Insurers and Policyholder have for decades contested whether the typical general liability policy requires policyholders to reimburse insurers for defense costs where a claim is ultimately held not to be one for which a defense is required. Although a slight majority of decisions favors insurers, the recent trend has favored policyholders, as reflected in §21 of the American Law Institute Restatement of the Law, Liability Insurance (“RLLI”), one of several contested portions of the RLLI. In Nautilus Insurance v. Access Medical, the Nevada Supreme Court provided the most extensive post-RLLI analysis of the dispute, ruling in favor of the insurer and seemingly rejecting the ALI approach. As the most sophisticated post-RLLI examination of the issue, Nautilus deserves particular attention. The majority opinion, although sophisticated and reasonable, makes analytical errors that caution against unquestioning adoption of its rhetoric while the dissenting opinion, which invoked RLLI §21 favorably, remains the better analysis of the matter.

Unduly overlooked to date is the degree of apparent support for the RLLI position in “mixed” actions combining covered and uncovered claims in which a single potentially covered claim. In these cases, the ALI RLLI position is logically unassailable. Insurers should not be able to recoup defense costs pursuant to policies that promise to defend “suits” and not merely “claims” and to pay “defense costs” without any limiting language that would give fair notice to a purchasing policyholder.

A lawsuit where a court ultimately finds no duty to defend any aspect of the matter presents a much closer case but, as per RLLI §21 and the Nautilus Dissent, remains a situation where recoupment should be refused absent specific agreement by insurer and policyholder (rather than the vulnerable policyholder’s mere acceptance of a defense subject to reservation of rights).

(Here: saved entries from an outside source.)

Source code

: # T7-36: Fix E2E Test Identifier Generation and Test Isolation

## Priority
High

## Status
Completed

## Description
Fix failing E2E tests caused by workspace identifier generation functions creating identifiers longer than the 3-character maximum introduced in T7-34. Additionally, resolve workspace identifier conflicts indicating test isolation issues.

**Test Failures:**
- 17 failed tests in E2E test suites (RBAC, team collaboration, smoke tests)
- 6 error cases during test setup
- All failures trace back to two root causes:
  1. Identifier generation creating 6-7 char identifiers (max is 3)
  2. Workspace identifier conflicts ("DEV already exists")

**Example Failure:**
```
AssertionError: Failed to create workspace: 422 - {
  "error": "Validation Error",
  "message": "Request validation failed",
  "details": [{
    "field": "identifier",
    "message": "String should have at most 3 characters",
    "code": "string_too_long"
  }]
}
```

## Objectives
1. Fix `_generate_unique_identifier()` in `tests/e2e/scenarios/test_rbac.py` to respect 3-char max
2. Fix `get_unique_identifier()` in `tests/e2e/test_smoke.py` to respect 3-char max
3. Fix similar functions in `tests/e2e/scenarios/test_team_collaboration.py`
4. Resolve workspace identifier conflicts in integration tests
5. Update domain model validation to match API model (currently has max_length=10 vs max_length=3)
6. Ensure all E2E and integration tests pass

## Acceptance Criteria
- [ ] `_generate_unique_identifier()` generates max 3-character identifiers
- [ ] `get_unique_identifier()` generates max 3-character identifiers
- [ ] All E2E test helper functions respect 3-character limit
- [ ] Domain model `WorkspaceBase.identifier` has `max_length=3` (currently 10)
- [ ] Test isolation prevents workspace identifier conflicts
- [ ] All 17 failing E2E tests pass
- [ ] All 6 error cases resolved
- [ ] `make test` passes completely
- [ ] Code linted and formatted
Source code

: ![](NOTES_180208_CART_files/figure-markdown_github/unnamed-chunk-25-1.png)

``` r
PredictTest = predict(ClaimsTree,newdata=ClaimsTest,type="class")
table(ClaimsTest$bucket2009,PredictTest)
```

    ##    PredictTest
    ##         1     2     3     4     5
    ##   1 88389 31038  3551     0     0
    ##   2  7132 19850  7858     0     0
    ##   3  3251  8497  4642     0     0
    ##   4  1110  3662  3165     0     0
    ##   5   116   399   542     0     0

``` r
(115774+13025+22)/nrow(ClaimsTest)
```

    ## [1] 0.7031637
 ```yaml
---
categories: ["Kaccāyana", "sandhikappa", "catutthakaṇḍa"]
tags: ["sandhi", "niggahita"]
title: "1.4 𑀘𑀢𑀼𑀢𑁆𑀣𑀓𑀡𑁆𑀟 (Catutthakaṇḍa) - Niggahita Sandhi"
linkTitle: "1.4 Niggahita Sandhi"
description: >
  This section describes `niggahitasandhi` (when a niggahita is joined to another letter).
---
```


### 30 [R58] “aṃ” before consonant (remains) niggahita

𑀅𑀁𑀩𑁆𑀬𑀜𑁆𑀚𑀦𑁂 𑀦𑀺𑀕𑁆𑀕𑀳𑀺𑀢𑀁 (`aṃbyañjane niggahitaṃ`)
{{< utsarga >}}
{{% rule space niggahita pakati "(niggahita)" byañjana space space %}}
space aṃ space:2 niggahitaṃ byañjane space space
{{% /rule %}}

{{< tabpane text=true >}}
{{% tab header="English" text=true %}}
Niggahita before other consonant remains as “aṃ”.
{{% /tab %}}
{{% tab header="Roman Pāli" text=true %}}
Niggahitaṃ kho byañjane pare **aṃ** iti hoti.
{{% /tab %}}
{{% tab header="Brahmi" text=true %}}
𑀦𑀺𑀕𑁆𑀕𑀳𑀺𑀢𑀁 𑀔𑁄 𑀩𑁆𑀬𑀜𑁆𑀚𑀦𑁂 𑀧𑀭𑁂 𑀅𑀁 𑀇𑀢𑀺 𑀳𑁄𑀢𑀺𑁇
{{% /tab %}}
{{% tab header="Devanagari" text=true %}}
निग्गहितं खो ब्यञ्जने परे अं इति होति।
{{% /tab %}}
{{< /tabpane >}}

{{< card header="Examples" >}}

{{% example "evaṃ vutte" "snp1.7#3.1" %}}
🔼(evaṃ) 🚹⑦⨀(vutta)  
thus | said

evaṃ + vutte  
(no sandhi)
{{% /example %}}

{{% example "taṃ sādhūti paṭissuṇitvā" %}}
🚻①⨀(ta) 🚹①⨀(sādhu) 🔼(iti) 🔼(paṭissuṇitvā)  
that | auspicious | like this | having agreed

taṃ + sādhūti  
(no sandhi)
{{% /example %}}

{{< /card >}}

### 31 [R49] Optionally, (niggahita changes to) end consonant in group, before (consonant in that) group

Nautilus is also worth attention in that its answer to a federal court’s certified question stems from a questionable underlying decision of no potential for coverage. Nautilus also illustrates the institutional advantages held by insurers and the practical problems faced by policyholders when the insurance industry deploys its disproportionate resources.

Publication Citation

57 Tort Trial & Ins. Prac. L.J. 57 (2022).